## DO THIS:
Write out everything in the records from the line containing "class: Magnoliopsida" down to the line containing "locality: Society Islands", with both of those lines included and every line unchanged. Give nothing else.

## SOURCE MATERIAL:
########
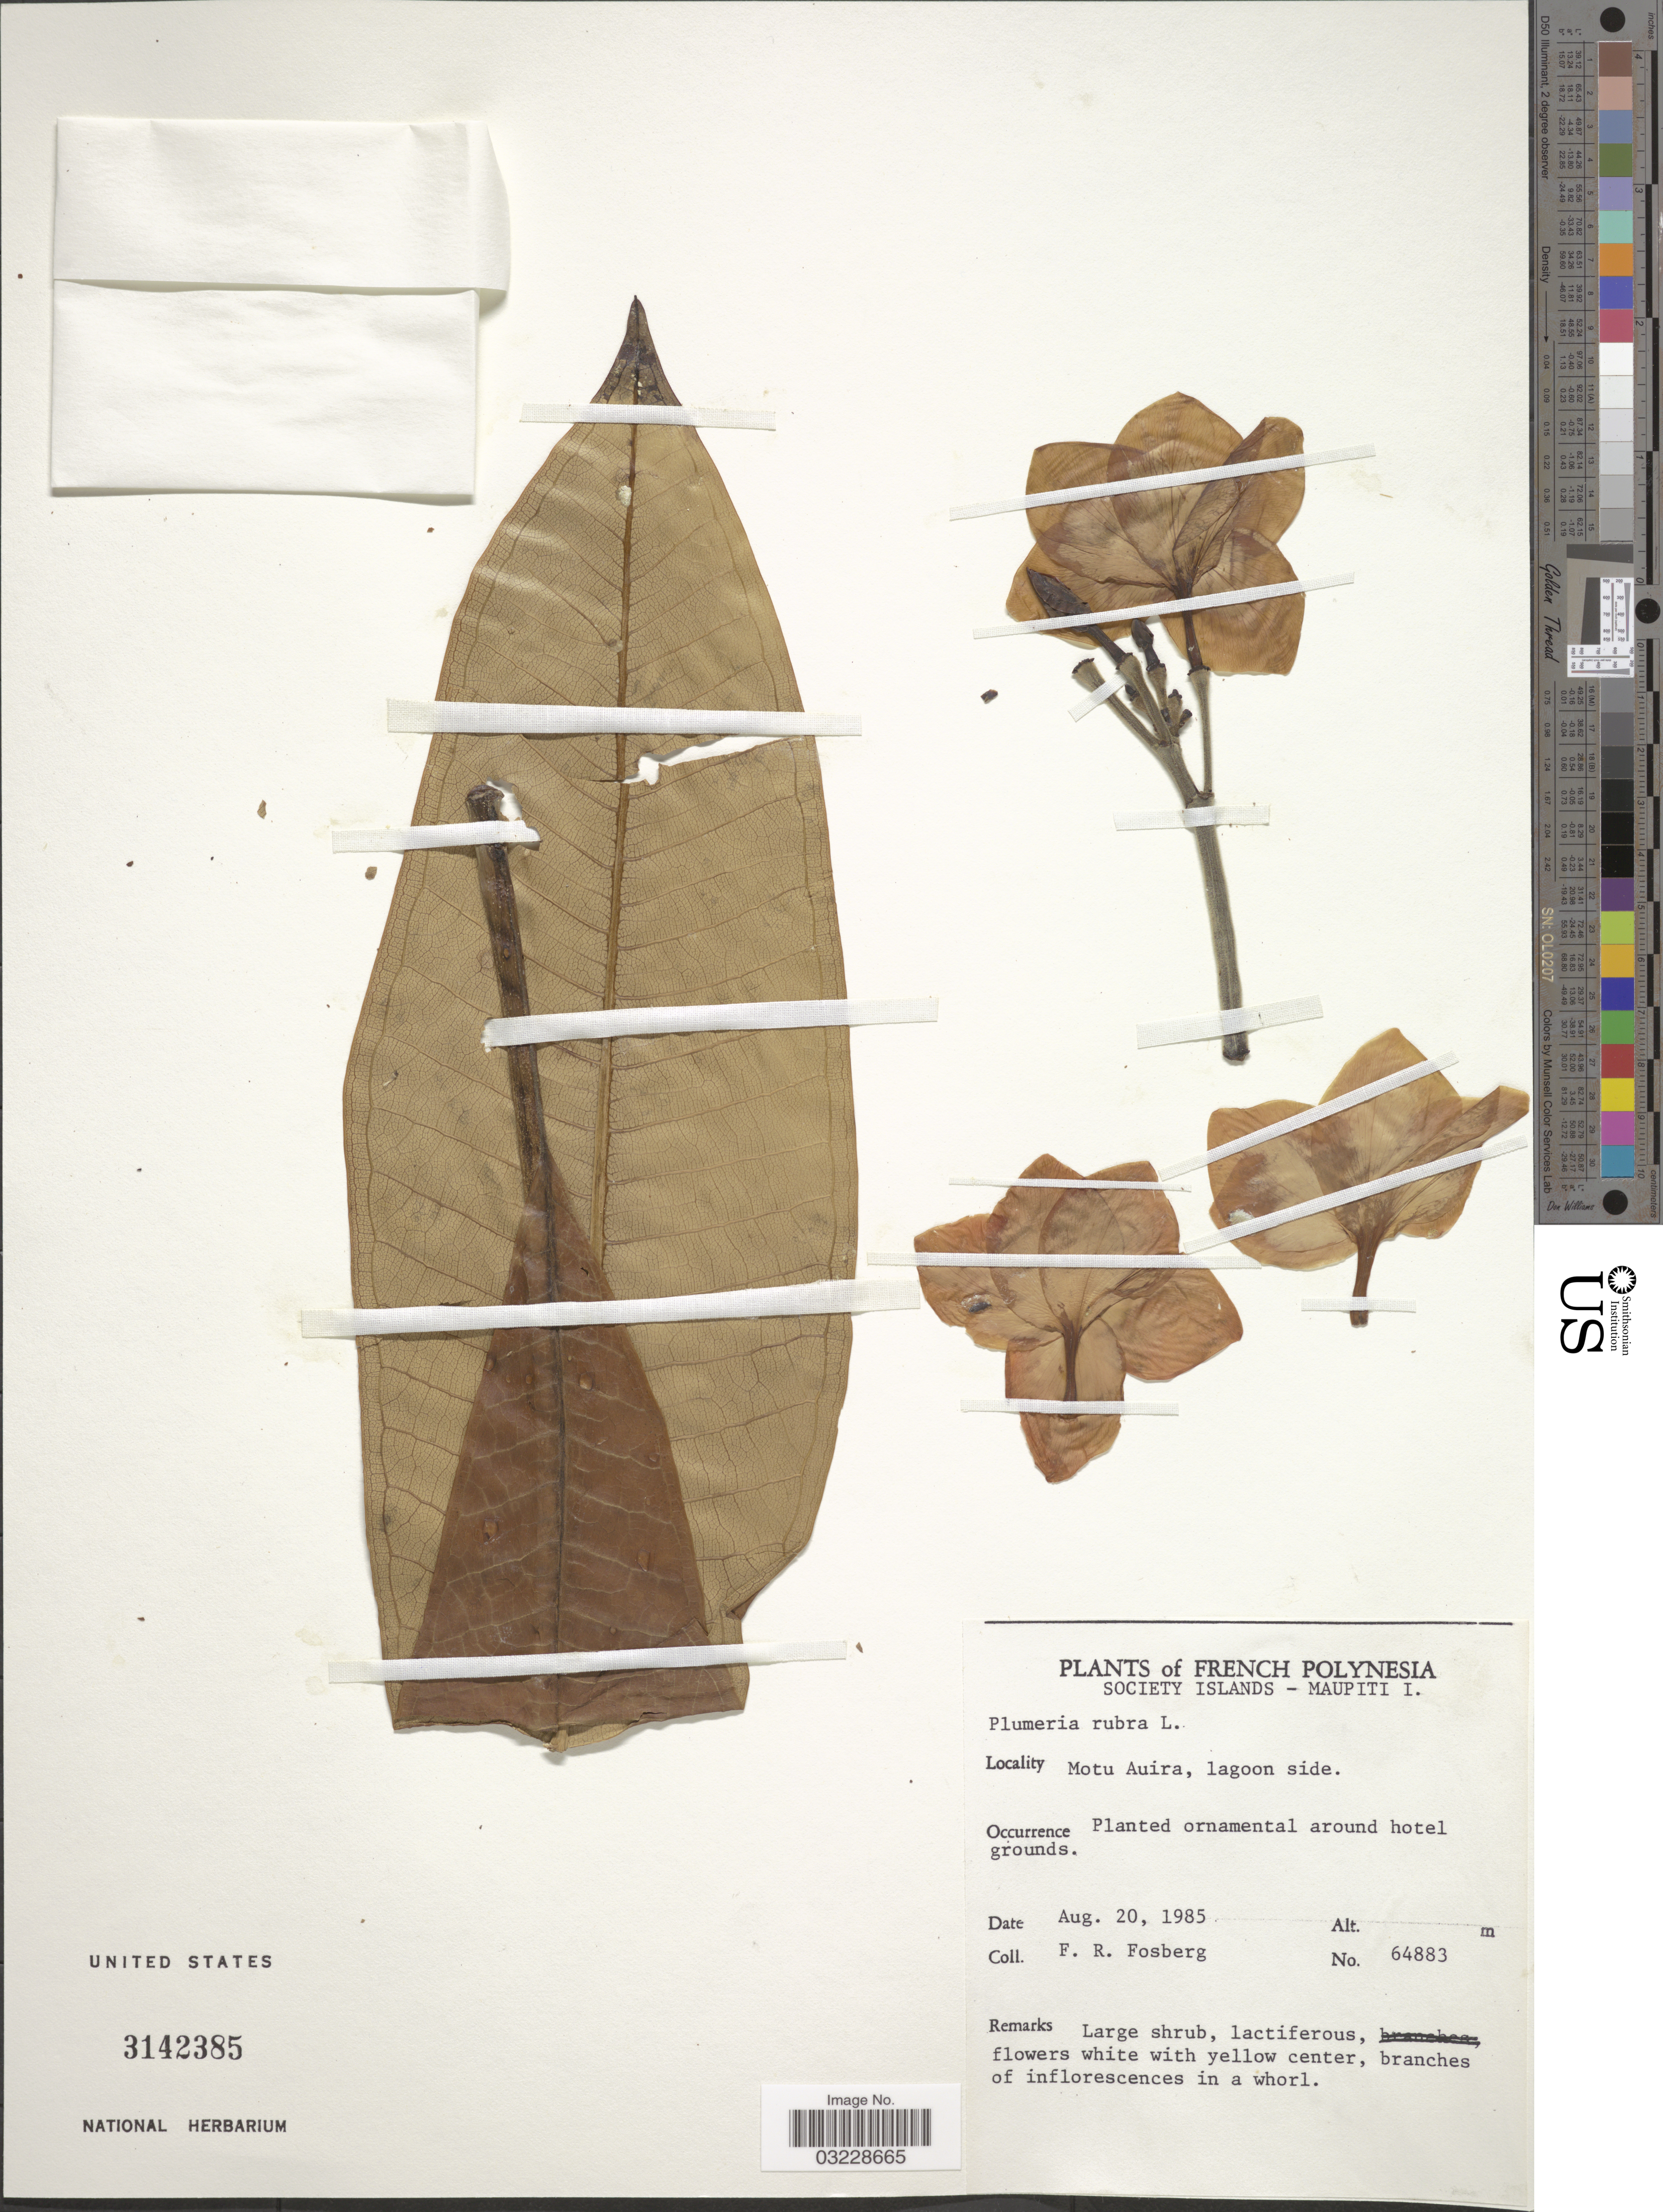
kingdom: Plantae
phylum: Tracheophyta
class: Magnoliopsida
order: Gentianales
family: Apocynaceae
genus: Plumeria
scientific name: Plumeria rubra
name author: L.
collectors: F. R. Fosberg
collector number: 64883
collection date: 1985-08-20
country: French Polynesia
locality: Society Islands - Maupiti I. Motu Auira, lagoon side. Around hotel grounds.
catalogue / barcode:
########
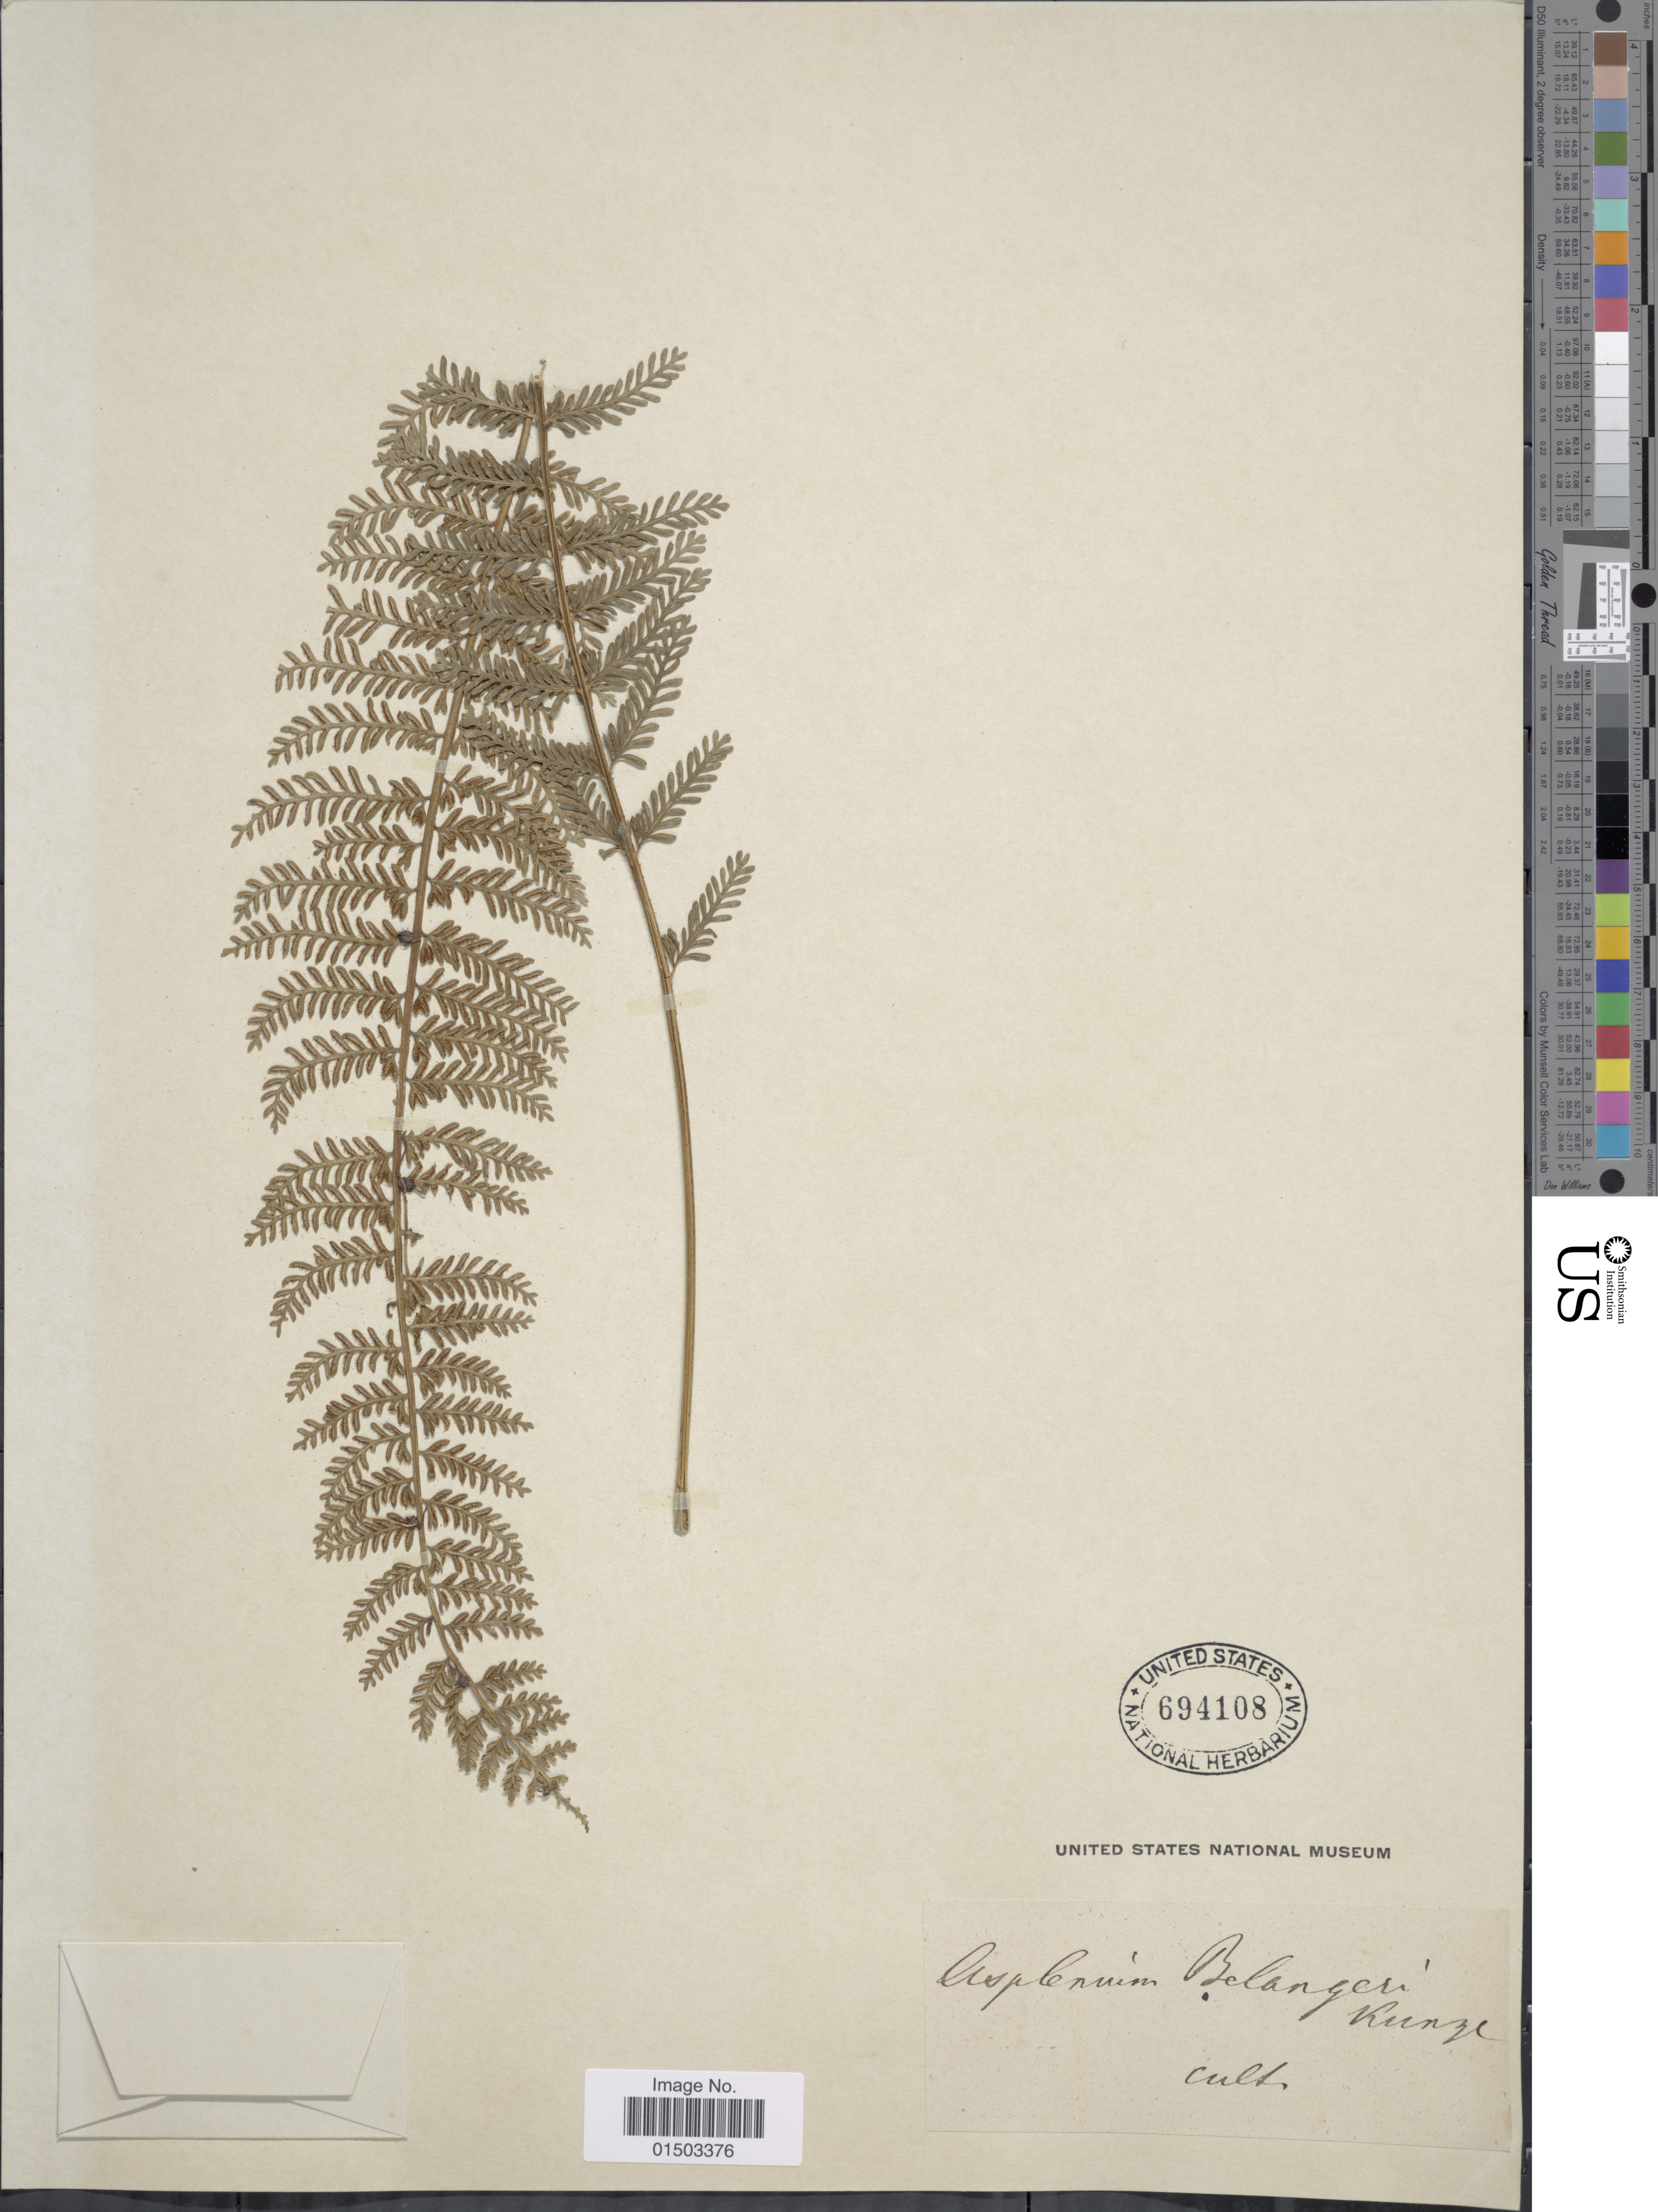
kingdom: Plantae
########
## TASK RESPONSE:
class: Magnoliopsida
order: Gentianales
family: Apocynaceae
genus: Plumeria
scientific name: Plumeria rubra
name author: L.
collectors: F. R. Fosberg
collector number: 64883
collection date: 1985-08-20
country: French Polynesia
locality: Society Islands - Maupiti I. Motu Auira, lagoon side. Around hotel grounds.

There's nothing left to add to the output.